**Request**
Which lines of the records contain the word "movie"? Copy each one.

**Material supplied**
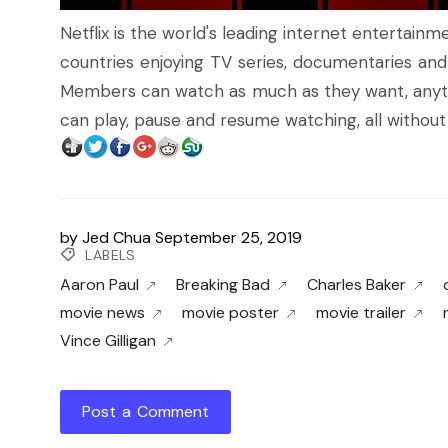
Netflix is the world's leading internet entertain
countries enjoying TV series, documentaries and
Members can watch as much as they want, anyt
can play, pause and resume watching, all witho
by
Jed Chua
September 25, 2019
LABELS
Aaron Paul
Breaking Bad
Charles Baker
movie news
movie poster
movie trailer
Vince Gilligan
Post a Comment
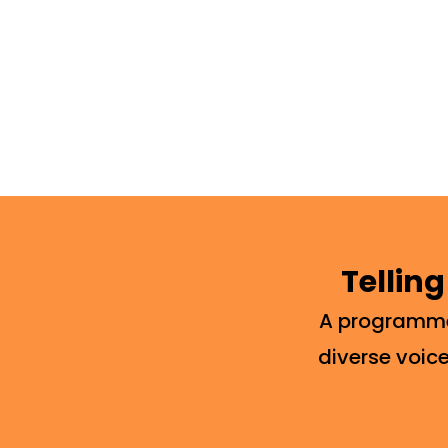
Telling
A programme 
diverse voice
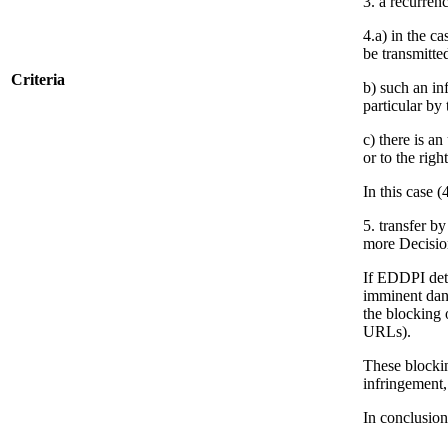
3. a recurrenc
4.a) in the c
be transmitte
Criteria
b) such an in
particular by
c) there is a
or to the righ
In this case (
5. transfer b
more Decisio
If EDDPI dete
imminent dang
the blocking 
URLs).
These blockin
infringement,
In conclusion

**Solution to the exercise**
movie news
movie poster
movie trailer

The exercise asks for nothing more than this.